Proof of Cauchy-Schwarz inequality for conditional expectations

Question

I'm taking a wild guess and say that this is probably a question with a trivial answer (being declared as an exercise almost everywhere), but as I am short on time and my mind being absolutely fried, I would appreciate any help. Feel free to close/delete this question if I might have skipped over a post haphazardly.

As you can read in the title, I am interested in proving the Cauchy-Schwarz inequality for conditional expectations:

$$\mathbb{E}(XY|\mathcal{A})^2 \leq \mathbb{E}(X^2|\mathcal{A})\mathbb{E}(Y^2|\mathcal{A})$$

for all $X,Y \in \mathcal{L}^2(\mathbb{P})$ for some probability measure $\mathbb{P}$ and a sub-$\sigma$-algebra $\mathcal{A} \subseteq \mathcal{F}$.

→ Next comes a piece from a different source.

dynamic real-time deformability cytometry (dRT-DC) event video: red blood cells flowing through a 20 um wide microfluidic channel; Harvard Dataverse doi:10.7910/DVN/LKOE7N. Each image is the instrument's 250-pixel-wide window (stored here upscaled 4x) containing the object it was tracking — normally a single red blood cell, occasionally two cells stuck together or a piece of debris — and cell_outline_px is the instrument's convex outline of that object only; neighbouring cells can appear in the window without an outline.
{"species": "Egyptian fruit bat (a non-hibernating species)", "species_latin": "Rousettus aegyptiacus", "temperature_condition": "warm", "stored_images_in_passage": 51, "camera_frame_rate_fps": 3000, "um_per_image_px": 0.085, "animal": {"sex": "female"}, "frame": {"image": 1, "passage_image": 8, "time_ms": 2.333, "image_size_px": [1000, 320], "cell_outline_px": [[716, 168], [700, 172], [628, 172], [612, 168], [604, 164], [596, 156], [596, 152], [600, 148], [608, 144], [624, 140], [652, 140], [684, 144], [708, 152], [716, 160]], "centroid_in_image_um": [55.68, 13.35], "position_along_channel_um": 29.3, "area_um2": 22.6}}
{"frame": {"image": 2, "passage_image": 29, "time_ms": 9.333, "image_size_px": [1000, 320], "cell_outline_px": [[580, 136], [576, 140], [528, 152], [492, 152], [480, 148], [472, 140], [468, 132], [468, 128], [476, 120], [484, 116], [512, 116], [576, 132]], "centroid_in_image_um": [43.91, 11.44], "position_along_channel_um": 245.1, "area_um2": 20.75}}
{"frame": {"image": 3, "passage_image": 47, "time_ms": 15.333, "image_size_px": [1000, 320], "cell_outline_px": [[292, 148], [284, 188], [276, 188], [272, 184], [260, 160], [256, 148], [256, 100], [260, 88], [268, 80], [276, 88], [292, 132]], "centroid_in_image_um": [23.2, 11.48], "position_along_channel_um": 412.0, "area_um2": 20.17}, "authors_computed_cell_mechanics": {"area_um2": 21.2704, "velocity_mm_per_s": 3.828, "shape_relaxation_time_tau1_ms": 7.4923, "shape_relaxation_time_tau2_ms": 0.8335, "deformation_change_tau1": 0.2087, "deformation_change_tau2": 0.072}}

I have already tried to approach this question by using the regular CS inequality in conjunction with the contraction property of conditional expectations, but that string of inequalities breaks down at the last step. I've also tried to substitute the conditional expectations in the regular inequality, but that also led nowhere.

I am almost surely certain that this is a one line proof, but from studying all day I can't really see it. I have a semester worth of measure theory and stochastics, so feel free to comment/post any approach within reasonable distance of this skill level. Thank you for your attention.

Answer 1

One can quite easily modify one of the standard proofs of the classical Cauchy-Schwarz inequality. Since $(X-Y)^2\geq 0$ we have $$ 0\leq\mathbb E[(X-Y)^2|\mathcal A]=\mathbb E[X^2|\mathcal A]+\mathbb E[Y^2|\mathcal A]-2\mathbb E[XY|\mathcal A]. $$ If we replace $X$ by $\frac{(\mathbb E[Y^2|\mathcal A]+\epsilon)^{1/4}}{(\mathbb E[X^2|\mathcal A]+\epsilon)^{1/4}}X$ and $Y$ by $\frac{(\mathbb E[X^2|\mathcal A]+\epsilon)^{1/4}}{(\mathbb E[Y^2|\mathcal A]+\epsilon)^{1/4}}Y$ and note the factors in front fo $X$ and $Y$ are $\mathcal A$-measurable, we get $$ \mathbb E[XY|\mathcal A]\leq \frac 1 2\frac{\mathbb E[X^2|\mathcal A](\mathbb E[Y^2|\mathcal A]+\epsilon)^{1/2}}{(\mathbb E[X^2|\mathcal A]+\epsilon)^{1/2}}+\frac 1 2\frac{\mathbb E[Y^2|\mathcal A](\mathbb E[X^2|\mathcal A]+\epsilon)^{1/2}}{(\mathbb E[Y^2|\mathcal A]+\epsilon)^{1/2}}. $$ Letting $\epsilon\searrow 0$, we obtain $$ \mathbb E[XY|\mathcal A]\leq \mathbb E[X^2|\mathcal A]^{1/2}\mathbb E[Y^2|\mathcal A]^{1/2}. $$

Answer 2

Consider a probability space $(\Omega, \mathcal{F}, \mathbb{P}) $. Given a random vector $\textbf{X}=(X, Y)$ and a $\sigma$ field $\mathcal{A} \subset \mathcal{F}$, a theorem says that the regular conditional probability exist.

Regular conditional probability is a random measure $P(\omega, A)$ such that $P(\omega, \cdot)$ is a probability in $(\mathbb{R}^2, \mathcal{B}\{\mathbb{R}^2\})$, and $P(\cdot, A) \in \mathcal{A}$ for every $A \in \mathcal{B}\{\mathbb{R}^2\} $, and $E[h(\textbf{X})|\mathcal{A}](\omega)=\int_{\mathbb{R}^2} h(x,y) P(\omega,dxdy) $ $ a.s.$ for every Borel measurable function $h \in \mathcal{B}\{\mathbb{R}^2\}$.

Then set $h_0(x,y)=xy, h_1(x,y)=x^2, h_2(x,y)=y^2$, we have $E[h_i(X,Y)|\mathcal{A}](\omega)= \int _{\mathbb{R}^2} h_i(x,y) P(\omega,dxdy) $ $a.s.$. For every $\omega$, $P(\omega, \cdot)$ is a probability, so Cauchy’s inequality holds: $$\int _{\mathbb{R}^2} xy P(\omega,dxdy)^2 \le \int _{\mathbb{R}^2} x^2 P(\omega,dxdy) \int _{\mathbb{R}^2} y^2 P(\omega,dxdy) .$$ So we have $$E[XY|\mathcal{A}]^2 \le E[X^2|\mathcal{A}]E[Y^2|\mathcal{A}] \quad a.s.$$ This method is also available for proofing Holder’s and Minkowski’s inequality for conditional expectation.